TASK STATEMENT:
In the listing that follows, the range to quote begins at the line that has "penyerangannya jauh lebih" and ends after the line that has "mematikan. Selain itu"; quote it verbatim and add nothing.

SOURCE RECORDS:

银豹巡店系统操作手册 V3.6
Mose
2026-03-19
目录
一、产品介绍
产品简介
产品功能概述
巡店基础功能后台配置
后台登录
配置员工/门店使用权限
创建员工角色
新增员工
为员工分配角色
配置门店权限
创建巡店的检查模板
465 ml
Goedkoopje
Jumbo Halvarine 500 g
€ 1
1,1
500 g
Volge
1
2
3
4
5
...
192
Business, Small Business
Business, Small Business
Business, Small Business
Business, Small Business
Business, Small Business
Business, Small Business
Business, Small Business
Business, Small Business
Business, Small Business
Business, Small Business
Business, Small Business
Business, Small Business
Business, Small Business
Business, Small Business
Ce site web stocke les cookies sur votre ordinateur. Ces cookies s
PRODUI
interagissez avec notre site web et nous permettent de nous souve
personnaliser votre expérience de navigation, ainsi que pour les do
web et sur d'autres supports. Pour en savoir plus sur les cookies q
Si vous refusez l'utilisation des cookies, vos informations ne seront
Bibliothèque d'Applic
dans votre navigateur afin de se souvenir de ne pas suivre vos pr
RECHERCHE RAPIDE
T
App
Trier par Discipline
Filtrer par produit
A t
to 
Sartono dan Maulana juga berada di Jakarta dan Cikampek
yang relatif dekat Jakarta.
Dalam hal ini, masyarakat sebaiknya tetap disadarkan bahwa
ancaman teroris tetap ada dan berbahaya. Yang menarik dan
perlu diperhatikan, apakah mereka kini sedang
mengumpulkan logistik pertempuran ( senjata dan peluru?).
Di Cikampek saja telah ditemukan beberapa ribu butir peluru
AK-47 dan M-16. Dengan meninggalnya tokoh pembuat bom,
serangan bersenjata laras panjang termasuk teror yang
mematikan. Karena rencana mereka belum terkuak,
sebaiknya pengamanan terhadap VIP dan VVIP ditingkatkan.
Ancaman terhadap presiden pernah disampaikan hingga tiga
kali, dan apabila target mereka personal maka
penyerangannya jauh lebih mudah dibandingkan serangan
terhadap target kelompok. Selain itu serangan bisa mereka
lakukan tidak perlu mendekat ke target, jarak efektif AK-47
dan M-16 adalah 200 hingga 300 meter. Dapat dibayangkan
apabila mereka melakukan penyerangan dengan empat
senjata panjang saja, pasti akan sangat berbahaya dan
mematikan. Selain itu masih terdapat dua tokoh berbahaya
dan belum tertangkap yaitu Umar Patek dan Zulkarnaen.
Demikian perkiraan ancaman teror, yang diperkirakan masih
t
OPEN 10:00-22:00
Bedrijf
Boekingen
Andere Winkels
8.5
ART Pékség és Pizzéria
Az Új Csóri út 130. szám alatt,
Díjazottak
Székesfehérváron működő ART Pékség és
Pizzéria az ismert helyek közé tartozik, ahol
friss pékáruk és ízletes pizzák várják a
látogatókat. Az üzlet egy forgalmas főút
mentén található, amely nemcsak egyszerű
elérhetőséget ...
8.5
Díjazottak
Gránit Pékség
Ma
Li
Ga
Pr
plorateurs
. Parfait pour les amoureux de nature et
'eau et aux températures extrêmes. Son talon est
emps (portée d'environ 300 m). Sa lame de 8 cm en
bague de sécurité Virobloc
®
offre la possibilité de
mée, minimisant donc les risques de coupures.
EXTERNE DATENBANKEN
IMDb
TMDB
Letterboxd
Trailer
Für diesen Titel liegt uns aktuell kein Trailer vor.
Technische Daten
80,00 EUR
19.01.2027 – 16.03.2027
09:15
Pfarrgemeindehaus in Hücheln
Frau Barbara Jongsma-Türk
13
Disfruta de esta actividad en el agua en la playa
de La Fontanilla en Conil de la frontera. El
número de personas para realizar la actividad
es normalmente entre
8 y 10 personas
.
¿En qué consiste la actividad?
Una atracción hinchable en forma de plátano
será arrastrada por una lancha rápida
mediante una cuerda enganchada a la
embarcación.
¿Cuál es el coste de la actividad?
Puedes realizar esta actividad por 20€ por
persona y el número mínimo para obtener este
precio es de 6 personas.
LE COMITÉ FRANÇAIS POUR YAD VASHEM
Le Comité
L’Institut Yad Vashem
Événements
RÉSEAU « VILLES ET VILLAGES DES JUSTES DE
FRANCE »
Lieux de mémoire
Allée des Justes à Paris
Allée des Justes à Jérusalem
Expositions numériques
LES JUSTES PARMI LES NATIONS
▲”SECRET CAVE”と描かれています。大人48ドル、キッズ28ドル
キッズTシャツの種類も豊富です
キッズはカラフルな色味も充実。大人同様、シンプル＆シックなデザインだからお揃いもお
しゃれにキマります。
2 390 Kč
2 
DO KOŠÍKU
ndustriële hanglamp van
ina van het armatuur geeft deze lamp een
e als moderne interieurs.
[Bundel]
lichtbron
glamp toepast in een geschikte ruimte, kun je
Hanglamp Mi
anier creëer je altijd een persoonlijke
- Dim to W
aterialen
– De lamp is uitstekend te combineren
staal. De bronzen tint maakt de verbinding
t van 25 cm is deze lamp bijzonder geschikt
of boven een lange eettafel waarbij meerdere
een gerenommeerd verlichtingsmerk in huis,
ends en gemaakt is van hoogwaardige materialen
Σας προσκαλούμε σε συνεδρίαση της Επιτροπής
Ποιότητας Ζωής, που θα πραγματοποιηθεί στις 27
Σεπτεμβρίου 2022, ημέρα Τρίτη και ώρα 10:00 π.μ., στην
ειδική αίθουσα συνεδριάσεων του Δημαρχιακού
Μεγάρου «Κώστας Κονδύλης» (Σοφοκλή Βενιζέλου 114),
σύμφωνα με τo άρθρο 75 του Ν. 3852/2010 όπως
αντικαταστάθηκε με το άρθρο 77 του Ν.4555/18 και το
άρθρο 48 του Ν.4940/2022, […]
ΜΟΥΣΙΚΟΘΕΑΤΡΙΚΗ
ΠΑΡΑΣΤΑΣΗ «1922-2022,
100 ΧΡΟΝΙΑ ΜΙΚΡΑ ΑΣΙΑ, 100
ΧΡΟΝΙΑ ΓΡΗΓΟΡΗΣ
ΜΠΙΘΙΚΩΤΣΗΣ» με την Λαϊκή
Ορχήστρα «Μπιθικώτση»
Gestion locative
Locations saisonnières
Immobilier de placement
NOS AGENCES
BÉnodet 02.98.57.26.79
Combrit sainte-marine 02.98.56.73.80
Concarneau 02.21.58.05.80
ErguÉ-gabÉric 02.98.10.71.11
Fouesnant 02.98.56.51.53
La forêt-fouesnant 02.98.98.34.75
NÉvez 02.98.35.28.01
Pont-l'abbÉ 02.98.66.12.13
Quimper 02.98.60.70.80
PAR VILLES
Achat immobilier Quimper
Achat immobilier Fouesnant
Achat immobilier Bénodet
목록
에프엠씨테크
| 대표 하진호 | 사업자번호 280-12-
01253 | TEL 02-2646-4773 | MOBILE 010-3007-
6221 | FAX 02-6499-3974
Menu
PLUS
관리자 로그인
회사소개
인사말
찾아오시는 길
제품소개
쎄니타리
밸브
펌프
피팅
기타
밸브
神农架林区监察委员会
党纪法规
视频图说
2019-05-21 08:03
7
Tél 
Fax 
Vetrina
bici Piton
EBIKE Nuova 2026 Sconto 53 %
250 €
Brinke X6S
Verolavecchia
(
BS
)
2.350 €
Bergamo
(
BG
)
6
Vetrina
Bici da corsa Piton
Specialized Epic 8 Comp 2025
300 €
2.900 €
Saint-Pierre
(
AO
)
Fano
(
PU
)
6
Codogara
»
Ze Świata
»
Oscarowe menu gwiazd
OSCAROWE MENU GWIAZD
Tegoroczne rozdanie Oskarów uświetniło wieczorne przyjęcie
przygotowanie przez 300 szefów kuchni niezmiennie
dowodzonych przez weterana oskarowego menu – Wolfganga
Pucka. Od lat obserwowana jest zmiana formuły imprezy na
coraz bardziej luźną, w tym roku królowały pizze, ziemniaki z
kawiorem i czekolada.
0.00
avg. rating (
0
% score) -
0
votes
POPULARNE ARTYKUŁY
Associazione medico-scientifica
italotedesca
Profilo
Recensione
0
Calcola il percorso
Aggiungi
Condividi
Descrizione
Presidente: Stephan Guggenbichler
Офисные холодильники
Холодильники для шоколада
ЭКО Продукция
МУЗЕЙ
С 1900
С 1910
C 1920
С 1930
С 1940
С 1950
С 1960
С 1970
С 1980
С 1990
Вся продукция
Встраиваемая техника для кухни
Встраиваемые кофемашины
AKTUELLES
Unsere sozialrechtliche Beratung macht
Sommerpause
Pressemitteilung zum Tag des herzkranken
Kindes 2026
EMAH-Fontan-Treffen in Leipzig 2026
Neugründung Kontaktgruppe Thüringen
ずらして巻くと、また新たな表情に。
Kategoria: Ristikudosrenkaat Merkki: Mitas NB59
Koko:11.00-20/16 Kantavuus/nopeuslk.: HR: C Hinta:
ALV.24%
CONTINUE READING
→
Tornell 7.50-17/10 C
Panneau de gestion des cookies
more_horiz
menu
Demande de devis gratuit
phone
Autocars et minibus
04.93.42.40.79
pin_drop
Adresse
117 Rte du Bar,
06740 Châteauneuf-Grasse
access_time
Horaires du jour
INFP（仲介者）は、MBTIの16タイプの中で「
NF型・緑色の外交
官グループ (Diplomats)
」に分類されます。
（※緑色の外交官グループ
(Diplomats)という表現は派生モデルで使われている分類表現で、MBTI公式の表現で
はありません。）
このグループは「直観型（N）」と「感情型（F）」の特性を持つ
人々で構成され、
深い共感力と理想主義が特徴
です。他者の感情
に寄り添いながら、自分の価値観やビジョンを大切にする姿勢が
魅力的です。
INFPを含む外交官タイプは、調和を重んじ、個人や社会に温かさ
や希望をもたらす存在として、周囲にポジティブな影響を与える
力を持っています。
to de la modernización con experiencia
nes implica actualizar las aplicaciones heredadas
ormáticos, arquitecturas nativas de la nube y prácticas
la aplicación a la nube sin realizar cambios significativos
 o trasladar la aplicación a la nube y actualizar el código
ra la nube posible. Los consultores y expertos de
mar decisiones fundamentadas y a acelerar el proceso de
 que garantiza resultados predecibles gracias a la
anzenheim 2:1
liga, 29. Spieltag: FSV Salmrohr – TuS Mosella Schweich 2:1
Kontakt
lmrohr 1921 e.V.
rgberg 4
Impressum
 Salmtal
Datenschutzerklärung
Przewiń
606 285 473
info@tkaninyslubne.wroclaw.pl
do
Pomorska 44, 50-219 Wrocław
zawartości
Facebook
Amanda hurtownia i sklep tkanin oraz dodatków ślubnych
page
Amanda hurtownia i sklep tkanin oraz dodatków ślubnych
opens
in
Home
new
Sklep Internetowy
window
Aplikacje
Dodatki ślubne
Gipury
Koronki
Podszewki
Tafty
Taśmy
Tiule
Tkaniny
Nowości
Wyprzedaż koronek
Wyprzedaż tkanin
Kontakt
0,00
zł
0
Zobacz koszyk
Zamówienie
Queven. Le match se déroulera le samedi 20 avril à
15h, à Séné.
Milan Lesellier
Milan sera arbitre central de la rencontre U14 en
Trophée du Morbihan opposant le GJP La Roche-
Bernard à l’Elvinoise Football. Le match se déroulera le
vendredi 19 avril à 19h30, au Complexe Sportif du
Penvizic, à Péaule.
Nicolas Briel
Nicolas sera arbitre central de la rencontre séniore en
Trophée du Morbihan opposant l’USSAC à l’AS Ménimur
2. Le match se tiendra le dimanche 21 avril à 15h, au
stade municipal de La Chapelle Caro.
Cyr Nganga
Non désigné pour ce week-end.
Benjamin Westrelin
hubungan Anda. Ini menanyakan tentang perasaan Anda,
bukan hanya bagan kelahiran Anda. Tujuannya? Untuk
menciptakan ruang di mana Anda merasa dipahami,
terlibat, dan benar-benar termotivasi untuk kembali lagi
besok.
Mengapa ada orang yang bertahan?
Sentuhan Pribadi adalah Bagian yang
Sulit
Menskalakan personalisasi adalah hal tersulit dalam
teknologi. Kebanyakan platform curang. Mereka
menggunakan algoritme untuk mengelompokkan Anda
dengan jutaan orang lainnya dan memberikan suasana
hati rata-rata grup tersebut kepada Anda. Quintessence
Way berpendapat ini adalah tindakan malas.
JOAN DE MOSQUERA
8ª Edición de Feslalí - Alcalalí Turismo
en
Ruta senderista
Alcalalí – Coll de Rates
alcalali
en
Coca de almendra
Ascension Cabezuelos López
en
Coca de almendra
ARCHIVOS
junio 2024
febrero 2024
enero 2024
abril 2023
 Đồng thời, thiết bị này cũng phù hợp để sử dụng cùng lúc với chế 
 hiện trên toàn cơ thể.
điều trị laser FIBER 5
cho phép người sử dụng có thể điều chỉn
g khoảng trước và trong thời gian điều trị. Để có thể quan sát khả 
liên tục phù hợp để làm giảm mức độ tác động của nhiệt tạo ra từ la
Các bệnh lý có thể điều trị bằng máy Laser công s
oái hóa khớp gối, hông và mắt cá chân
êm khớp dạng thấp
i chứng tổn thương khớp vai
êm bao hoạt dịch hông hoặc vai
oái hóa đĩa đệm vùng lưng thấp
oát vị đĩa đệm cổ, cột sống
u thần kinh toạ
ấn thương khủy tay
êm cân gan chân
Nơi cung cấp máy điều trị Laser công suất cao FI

SOLUTION:
penyerangannya jauh lebih mudah dibandingkan serangan
terhadap target kelompok. Selain itu serangan bisa mereka
lakukan tidak perlu mendekat ke target, jarak efektif AK-47
dan M-16 adalah 200 hingga 300 meter. Dapat dibayangkan
apabila mereka melakukan penyerangan dengan empat
senjata panjang saja, pasti akan sangat berbahaya dan
mematikan. Selain itu masih terdapat dua tokoh berbahaya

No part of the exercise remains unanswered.